## QUESTÕES E TAREFAS:
• 1. Responda às perguntas a seguir com base no texto sobre identidade e grupos.
(a) Quais três exemplos o texto usa para mostrar a que o mundo tenta reduzir a imensidão que nos compõe?
(b) Que exemplo o texto dá de característica inerente ao nosso ser, e que exemplo dá de trivialidade?
(c) Segundo o último parágrafo, quem possivelmente está nesta exata composição de diversos agrupamentos e classificados?
• 2. Escreva a continuação do texto sobre identidade e grupos, começando logo após a última frase apresentada.

## TRECHO PARA LEITURA:
--
Quem és?

No texto anterior abordamos as generalizações que o mundo a nossa volta nos impõe. Como se toda a imensidão que nos compõe pudesse ser reduzida apenas a respeito de com quem dormimos, para qual divindade oramos ou mesmo qual dispositivo usamos para nos comunicar e consumir informações. Veja que, embora estas características possam sim fazer parte de nosso ser, estão longe de individualmente nos definir.
Individualmente em coletivo
Somos seres coletivos e aqui não me distanciarei disso. Há um sem número de agremiações nas quais podemos nos relacionar. Integrantes destes grupos partilham semelhanças conosco, embora sejam indivíduos diferentes entre si. Mas teremos também características semelhantes com outras pessoas em grupos com os quais nem pensamos em fazer parte.
Há diversas maneiras de nos classificar, de coisas inerentes ao nosso ser, como gênero, à trivialidades, como cidade de nascimento. Há características que nos colocam em grandes grupos, assim como as que são mais diversas que deixam-nos em grupos menores. Sim, estás em vários deles simultaneamente.
Sob outra ótica, possivelmente somente tu estás nesta exata composição de diversos agrupamentos e classificados. E vou além: fora os grupos e características comuns a tantos outros, há muito mais aí dentro que só existe em ti.
--
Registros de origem
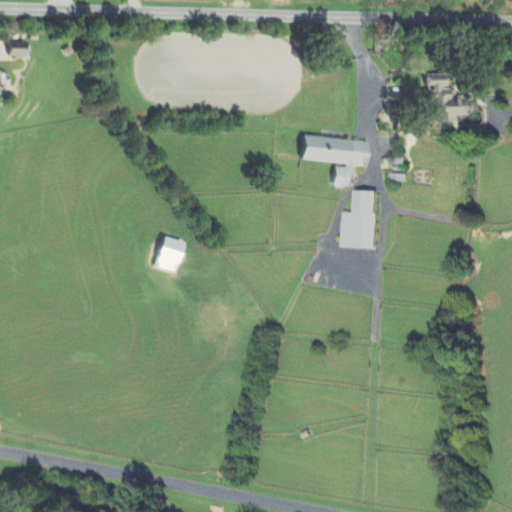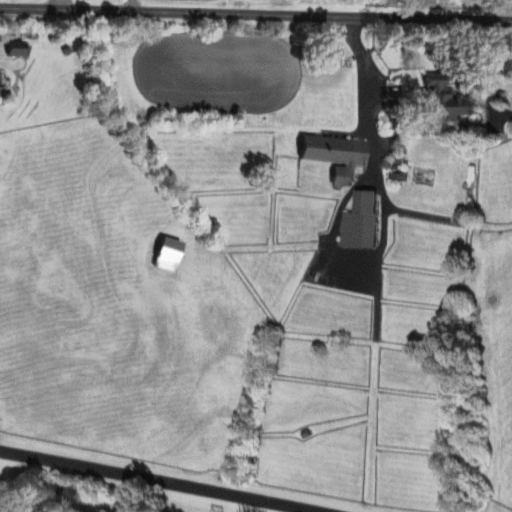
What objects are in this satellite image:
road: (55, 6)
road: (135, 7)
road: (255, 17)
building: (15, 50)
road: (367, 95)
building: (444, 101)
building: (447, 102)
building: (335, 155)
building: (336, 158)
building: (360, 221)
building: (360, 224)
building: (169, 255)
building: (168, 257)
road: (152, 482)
--
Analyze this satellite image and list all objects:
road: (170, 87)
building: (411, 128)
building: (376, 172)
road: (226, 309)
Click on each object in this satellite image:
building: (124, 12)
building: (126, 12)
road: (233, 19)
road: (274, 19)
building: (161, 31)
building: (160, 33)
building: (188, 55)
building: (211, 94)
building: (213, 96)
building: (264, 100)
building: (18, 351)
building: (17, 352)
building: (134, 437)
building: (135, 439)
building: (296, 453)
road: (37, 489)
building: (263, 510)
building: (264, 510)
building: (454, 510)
--
## RESPOSTAS POR TAREFA:
• 1.
(a) Com quem dormimos, para qual divindade oramos e qual dispositivo usamos para nos comunicar e consumir informações.
(b) Gênero é o exemplo de característica inerente; cidade de nascimento é o exemplo de trivialidade.
(c) Somente tu.

• 2.
Um mundo em ti
És uma vida única, na infinidade de possibilidades que é a composição de um ser. Há tantos aspectos que podemos explorar a fim de mapear nossa essência. Poderíamos passar anos e ainda estaríamos longe de um mapa completo, muito por estarmos sempre a mudar, a viver e conhecer novos mundos, que nos modifica um pouco a cada nova interação. Obviamente isto não nos impede de reparar no nosso próprio universo.
A começar por vosso corpo. Já o conhece bem? Comecemos pelo que vês: Olha a cor da tua pele, todas as manchas, sinais e cicatrizes. Sim, estou a falar do corpo todo. Que tal encarar o espelho sem vestes, e contemplar cada pedaço destas muralhas que guardam tudo o que há aí dentro?
Perceba como é seu rosto, a disposição de pelos e cabelo pelo corpo, inclusive aqueles mais finos. As proporções, simetrias e diferenças entre as diversas partes. Para além da vista, sinta as diferentes texturas ao longo do corpo e como sentes seu próprio toque em cada área. Com um ambiente mais calmo, podes até ouvir teu corpo a trabalhar a cada novo movimento. Sabes também qual é teu cheiro natural? Só até aqui, duvido que haja outra pessoa igual a ti.
Para dentro do corpo, como está a funcionar? Qual a sensação quando respira? Percebe tudo o que acontece aí dentro entre o inspirar e o expirar e a voltar a este ciclo? Dar a devida atenção às sensações internas, e ao acontecer de seus órgãos, além de te levar a um conhecimento mais amplo sobre ti, perceberás melhor quando algo não está a correr bem.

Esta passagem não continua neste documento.